►

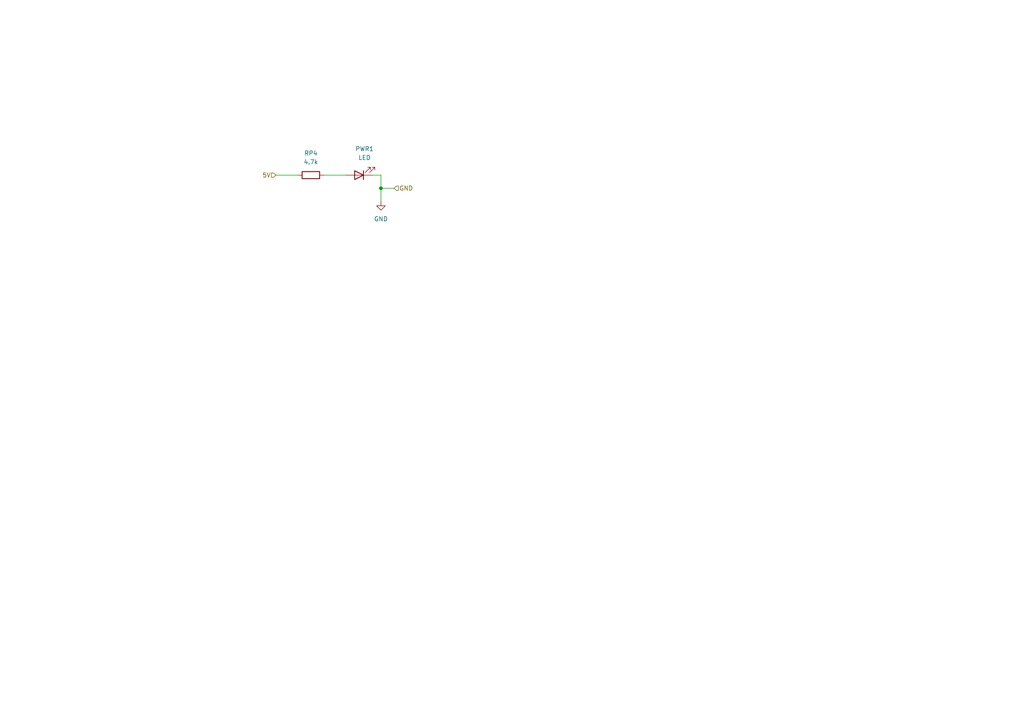
<source format=kicad_sch>
(kicad_sch
	(version 20250114)
	(generator "eeschema")
	(generator_version "9.0")
	(uuid "e0dffdf9-9404-4d91-84b2-2bd8889ec5f7")
	(paper "A4")
	
	(junction
		(at 110.49 54.61)
		(diameter 0)
		(color 0 0 0 0)
		(uuid "45551a85-5ab1-4392-bf62-ffff3dba2a73")
	)
	(wire
		(pts
			(xy 80.01 50.8) (xy 86.36 50.8)
		)
		(stroke
			(width 0)
			(type default)
		)
		(uuid "139749d4-bd18-471f-85f0-aea9b96d71eb")
	)
	(wire
		(pts
			(xy 110.49 54.61) (xy 110.49 58.42)
		)
		(stroke
			(width 0)
			(type default)
		)
		(uuid "3db35e1c-3d34-44bb-9f41-9f5138180c14")
	)
	(wire
		(pts
			(xy 110.49 50.8) (xy 110.49 54.61)
		)
		(stroke
			(width 0)
			(type default)
		)
		(uuid "86892d58-31f3-437a-9843-7930aee81c0c")
	)
	(wire
		(pts
			(xy 93.98 50.8) (xy 100.33 50.8)
		)
		(stroke
			(width 0)
			(type default)
		)
		(uuid "a3f67512-dde9-4ebb-b339-ba6cef7eac52")
	)
	(wire
		(pts
			(xy 114.3 54.61) (xy 110.49 54.61)
		)
		(stroke
			(width 0)
			(type default)
		)
		(uuid "c84bd958-cc1a-4264-bc93-6443029719ac")
	)
	(wire
		(pts
			(xy 107.95 50.8) (xy 110.49 50.8)
		)
		(stroke
			(width 0)
			(type default)
		)
		(uuid "cfc5ba14-adc9-4341-95d8-b432f2a0f984")
	)
	(hierarchical_label "GND"
		(shape input)
		(at 114.3 54.61 0)
		(effects
			(font
				(size 1.27 1.27)
			)
			(justify left)
		)
		(uuid "25aabc34-4c66-4475-9318-d10b8f862e62")
	)
	(hierarchical_label "5V"
		(shape input)
		(at 80.01 50.8 180)
		(effects
			(font
				(size 1.27 1.27)
			)
			(justify right)
		)
		(uuid "42df7f2f-3c22-483a-a879-24deda09efcf")
	)
	(symbol
		(lib_id "Device:R")
		(at 90.17 50.8 270)
		(unit 1)
		(exclude_from_sim no)
		(in_bom yes)
		(on_board yes)
		(dnp no)
		(fields_autoplaced yes)
		(uuid "021ace24-3466-4964-b92f-686237a00d92")
		(property "Reference" "RP4"
			(at 90.17 44.45 90)
			(effects
				(font
					(size 1.27 1.27)
				)
			)
		)
		(property "Value" "4.7k"
			(at 90.17 46.99 90)
			(effects
				(font
					(size 1.27 1.27)
				)
			)
		)
		(property "Footprint" "Resistor_SMD:R_1206_3216Metric_Pad1.30x1.75mm_HandSolder"
			(at 90.17 49.022 90)
			(effects
				(font
					(size 1.27 1.27)
				)
				(hide yes)
			)
		)
		(property "Datasheet" "~"
			(at 90.17 50.8 0)
			(effects
				(font
					(size 1.27 1.27)
				)
				(hide yes)
			)
		)
		(property "Description" "Resistor"
			(at 90.17 50.8 0)
			(effects
				(font
					(size 1.27 1.27)
				)
				(hide yes)
			)
		)
		(pin "1"
			(uuid "8c72c104-47df-4d1c-a307-79887270cd0e")
		)
		(pin "2"
			(uuid "97d51e89-e542-41cd-b9df-acc0a9b03616")
		)
		(instances
			(project ""
				(path "/a1c80da3-9403-4ec6-a34a-1db23a22b009/0b63d0b4-e0e1-45d3-af62-471ef499c4cc"
					(reference "RP4")
					(unit 1)
				)
			)
		)
	)
	(symbol
		(lib_id "power:GND")
		(at 110.49 58.42 0)
		(unit 1)
		(exclude_from_sim no)
		(in_bom yes)
		(on_board yes)
		(dnp no)
		(fields_autoplaced yes)
		(uuid "0fdb7c5b-d58d-4629-b864-ef037c4eb689")
		(property "Reference" "#PWR018"
			(at 110.49 64.77 0)
			(effects
				(font
					(size 1.27 1.27)
				)
				(hide yes)
			)
		)
		(property "Value" "GND"
			(at 110.49 63.5 0)
			(effects
				(font
					(size 1.27 1.27)
				)
			)
		)
		(property "Footprint" ""
			(at 110.49 58.42 0)
			(effects
				(font
					(size 1.27 1.27)
				)
				(hide yes)
			)
		)
		(property "Datasheet" ""
			(at 110.49 58.42 0)
			(effects
				(font
					(size 1.27 1.27)
				)
				(hide yes)
			)
		)
		(property "Description" "Power symbol creates a global label with name \"GND\" , ground"
			(at 110.49 58.42 0)
			(effects
				(font
					(size 1.27 1.27)
				)
				(hide yes)
			)
		)
		(pin "1"
			(uuid "fede7491-6187-43de-8c22-8de7671542c1")
		)
		(instances
			(project ""
				(path "/a1c80da3-9403-4ec6-a34a-1db23a22b009/0b63d0b4-e0e1-45d3-af62-471ef499c4cc"
					(reference "#PWR018")
					(unit 1)
				)
			)
		)
	)
	(symbol
		(lib_id "Device:LED")
		(at 104.14 50.8 180)
		(unit 1)
		(exclude_from_sim no)
		(in_bom yes)
		(on_board yes)
		(dnp no)
		(fields_autoplaced yes)
		(uuid "a2ddb228-4597-4886-a02f-436ec33796de")
		(property "Reference" "PWR1"
			(at 105.7275 43.18 0)
			(effects
				(font
					(size 1.27 1.27)
				)
			)
		)
		(property "Value" "LED"
			(at 105.7275 45.72 0)
			(effects
				(font
					(size 1.27 1.27)
				)
			)
		)
		(property "Footprint" "LED_SMD:LED_1206_3216Metric_Pad1.42x1.75mm_HandSolder"
			(at 104.14 50.8 0)
			(effects
				(font
					(size 1.27 1.27)
				)
				(hide yes)
			)
		)
		(property "Datasheet" "~"
			(at 104.14 50.8 0)
			(effects
				(font
					(size 1.27 1.27)
				)
				(hide yes)
			)
		)
		(property "Description" "Light emitting diode"
			(at 104.14 50.8 0)
			(effects
				(font
					(size 1.27 1.27)
				)
				(hide yes)
			)
		)
		(property "Sim.Pins" "1=K 2=A"
			(at 104.14 50.8 0)
			(effects
				(font
					(size 1.27 1.27)
				)
				(hide yes)
			)
		)
		(pin "2"
			(uuid "e163cb19-12a2-4f80-b86d-f6cc30f96a0d")
		)
		(pin "1"
			(uuid "53e0d640-9236-456a-9719-d97a44bc6699")
		)
		(instances
			(project ""
				(path "/a1c80da3-9403-4ec6-a34a-1db23a22b009/0b63d0b4-e0e1-45d3-af62-471ef499c4cc"
					(reference "PWR1")
					(unit 1)
				)
			)
		)
	)
)

</source>
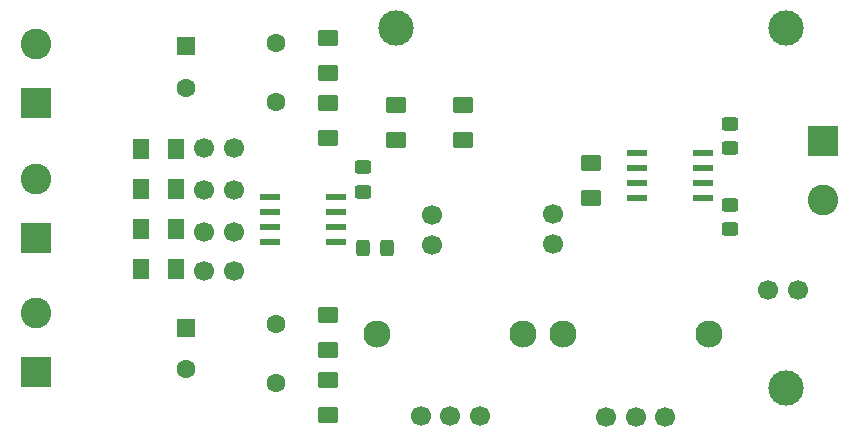
<source format=gbr>
%TF.GenerationSoftware,KiCad,Pcbnew,7.0.7-7.0.7~ubuntu22.04.1*%
%TF.CreationDate,2024-07-22T06:27:46-04:00*%
%TF.ProjectId,adjustable_instamp,61646a75-7374-4616-926c-655f696e7374,rev?*%
%TF.SameCoordinates,Original*%
%TF.FileFunction,Soldermask,Top*%
%TF.FilePolarity,Negative*%
%FSLAX46Y46*%
G04 Gerber Fmt 4.6, Leading zero omitted, Abs format (unit mm)*
G04 Created by KiCad (PCBNEW 7.0.7-7.0.7~ubuntu22.04.1) date 2024-07-22 06:27:46*
%MOMM*%
%LPD*%
G01*
G04 APERTURE LIST*
G04 Aperture macros list*
%AMRoundRect*
0 Rectangle with rounded corners*
0 $1 Rounding radius*
0 $2 $3 $4 $5 $6 $7 $8 $9 X,Y pos of 4 corners*
0 Add a 4 corners polygon primitive as box body*
4,1,4,$2,$3,$4,$5,$6,$7,$8,$9,$2,$3,0*
0 Add four circle primitives for the rounded corners*
1,1,$1+$1,$2,$3*
1,1,$1+$1,$4,$5*
1,1,$1+$1,$6,$7*
1,1,$1+$1,$8,$9*
0 Add four rect primitives between the rounded corners*
20,1,$1+$1,$2,$3,$4,$5,0*
20,1,$1+$1,$4,$5,$6,$7,0*
20,1,$1+$1,$6,$7,$8,$9,0*
20,1,$1+$1,$8,$9,$2,$3,0*%
G04 Aperture macros list end*
%ADD10C,1.700000*%
%ADD11RoundRect,0.250001X-0.462499X-0.624999X0.462499X-0.624999X0.462499X0.624999X-0.462499X0.624999X0*%
%ADD12R,2.600000X2.600000*%
%ADD13C,2.600000*%
%ADD14RoundRect,0.250001X-0.624999X0.462499X-0.624999X-0.462499X0.624999X-0.462499X0.624999X0.462499X0*%
%ADD15RoundRect,0.250001X0.624999X-0.462499X0.624999X0.462499X-0.624999X0.462499X-0.624999X-0.462499X0*%
%ADD16C,3.000000*%
%ADD17C,1.600000*%
%ADD18C,2.300000*%
%ADD19RoundRect,0.250000X-0.450000X0.325000X-0.450000X-0.325000X0.450000X-0.325000X0.450000X0.325000X0*%
%ADD20R,1.750000X0.600000*%
%ADD21RoundRect,0.250000X-0.325000X-0.450000X0.325000X-0.450000X0.325000X0.450000X-0.325000X0.450000X0*%
%ADD22R,1.600000X1.600000*%
G04 APERTURE END LIST*
D10*
%TO.C,J9*%
X133604000Y-84836000D03*
X136144000Y-84836000D03*
%TD*%
D11*
%TO.C,R9*%
X128304500Y-81399000D03*
X131279500Y-81399000D03*
%TD*%
%TO.C,R11*%
X128304500Y-88179000D03*
X131279500Y-88179000D03*
%TD*%
D10*
%TO.C,J11*%
X133604000Y-91694000D03*
X136144000Y-91694000D03*
%TD*%
%TO.C,J10*%
X133604000Y-88392000D03*
X136144000Y-88392000D03*
%TD*%
D11*
%TO.C,R10*%
X128304500Y-84789000D03*
X131279500Y-84789000D03*
%TD*%
D10*
%TO.C,J8*%
X133604000Y-81280000D03*
X136144000Y-81280000D03*
%TD*%
D11*
%TO.C,R12*%
X128304500Y-91569000D03*
X131279500Y-91569000D03*
%TD*%
D12*
%TO.C,J4*%
X186055000Y-80725000D03*
D13*
X186055000Y-85725000D03*
%TD*%
D14*
%TO.C,R1*%
X144145000Y-77470000D03*
X144145000Y-80445000D03*
%TD*%
D15*
%TO.C,D1*%
X144145000Y-74930000D03*
X144145000Y-71955000D03*
%TD*%
D12*
%TO.C,J1*%
X119380000Y-77470000D03*
D13*
X119380000Y-72470000D03*
%TD*%
D16*
%TO.C,REF\u002A\u002A*%
X182880000Y-101600000D03*
%TD*%
%TO.C,REF\u002A\u002A*%
X182880000Y-71120000D03*
%TD*%
D14*
%TO.C,R6*%
X149860000Y-77670000D03*
X149860000Y-80645000D03*
%TD*%
D12*
%TO.C,J3*%
X119380000Y-100290000D03*
D13*
X119380000Y-95290000D03*
%TD*%
D17*
%TO.C,C4*%
X139700000Y-96210000D03*
X139700000Y-101210000D03*
%TD*%
D14*
%TO.C,R2*%
X144145000Y-100965000D03*
X144145000Y-103940000D03*
%TD*%
D18*
%TO.C,R5*%
X148255000Y-97013000D03*
X160655000Y-97013000D03*
D10*
X151955000Y-104013000D03*
X154455000Y-104013000D03*
X156955000Y-104013000D03*
%TD*%
D14*
%TO.C,R4*%
X166370000Y-82550000D03*
X166370000Y-85525000D03*
%TD*%
D19*
%TO.C,C7*%
X178181000Y-86106000D03*
X178181000Y-88156000D03*
%TD*%
D15*
%TO.C,D2*%
X144145000Y-98425000D03*
X144145000Y-95450000D03*
%TD*%
D18*
%TO.C,R8*%
X163980000Y-97033000D03*
X176380000Y-97033000D03*
D10*
X167680000Y-104033000D03*
X170180000Y-104033000D03*
X172680000Y-104033000D03*
%TD*%
D17*
%TO.C,C3*%
X139700000Y-72430000D03*
X139700000Y-77430000D03*
%TD*%
D20*
%TO.C,U1*%
X139192000Y-85471000D03*
X139192000Y-86741000D03*
X139192000Y-88011000D03*
X139192000Y-89281000D03*
X144792000Y-89281000D03*
X144792000Y-88011000D03*
X144792000Y-86741000D03*
X144792000Y-85471000D03*
%TD*%
D12*
%TO.C,J2*%
X119380000Y-88900000D03*
D13*
X119380000Y-83900000D03*
%TD*%
D21*
%TO.C,C6*%
X147072000Y-89771000D03*
X149122000Y-89771000D03*
%TD*%
D22*
%TO.C,C2*%
X132080000Y-96520000D03*
D17*
X132080000Y-100020000D03*
%TD*%
D16*
%TO.C,REF\u002A\u002A*%
X149860000Y-71120000D03*
%TD*%
D10*
%TO.C,J6*%
X152908000Y-86995000D03*
X152908000Y-89535000D03*
%TD*%
D14*
%TO.C,R7*%
X155575000Y-77670000D03*
X155575000Y-80645000D03*
%TD*%
D10*
%TO.C,J7*%
X163195000Y-86853000D03*
X163195000Y-89393000D03*
%TD*%
D19*
%TO.C,C5*%
X147072000Y-82931000D03*
X147072000Y-84981000D03*
%TD*%
%TO.C,C8*%
X178181000Y-79230000D03*
X178181000Y-81280000D03*
%TD*%
D22*
%TO.C,C1*%
X132080000Y-72700000D03*
D17*
X132080000Y-76200000D03*
%TD*%
D20*
%TO.C,U2*%
X170295000Y-81715000D03*
X170295000Y-82985000D03*
X170295000Y-84255000D03*
X170295000Y-85525000D03*
X175895000Y-85525000D03*
X175895000Y-84255000D03*
X175895000Y-82985000D03*
X175895000Y-81715000D03*
%TD*%
D10*
%TO.C,J5*%
X183896000Y-93345000D03*
X181356000Y-93345000D03*
%TD*%
M02*

</source>
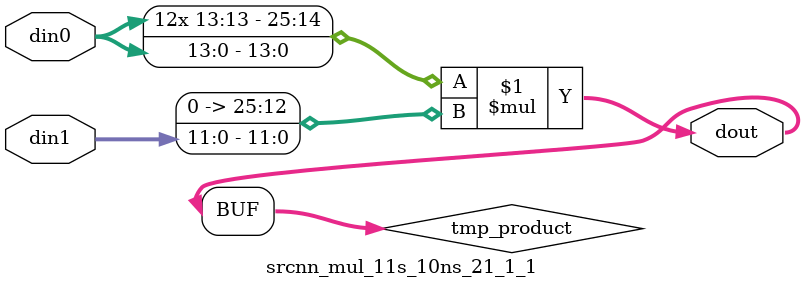
<source format=v>

`timescale 1 ns / 1 ps

  module srcnn_mul_11s_10ns_21_1_1(din0, din1, dout);
parameter ID = 1;
parameter NUM_STAGE = 0;
parameter din0_WIDTH = 14;
parameter din1_WIDTH = 12;
parameter dout_WIDTH = 26;

input [din0_WIDTH - 1 : 0] din0; 
input [din1_WIDTH - 1 : 0] din1; 
output [dout_WIDTH - 1 : 0] dout;

wire signed [dout_WIDTH - 1 : 0] tmp_product;












assign tmp_product = $signed(din0) * $signed({1'b0, din1});









assign dout = tmp_product;







endmodule

</source>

◄

* [Exercise requirements]: Search the data for the string "signed". List each line that has it.

* [Exercise answer]:
wire signed [dout_WIDTH - 1 : 0] tmp_product;
assign tmp_product = $signed(din0) * $signed({1'b0, din1});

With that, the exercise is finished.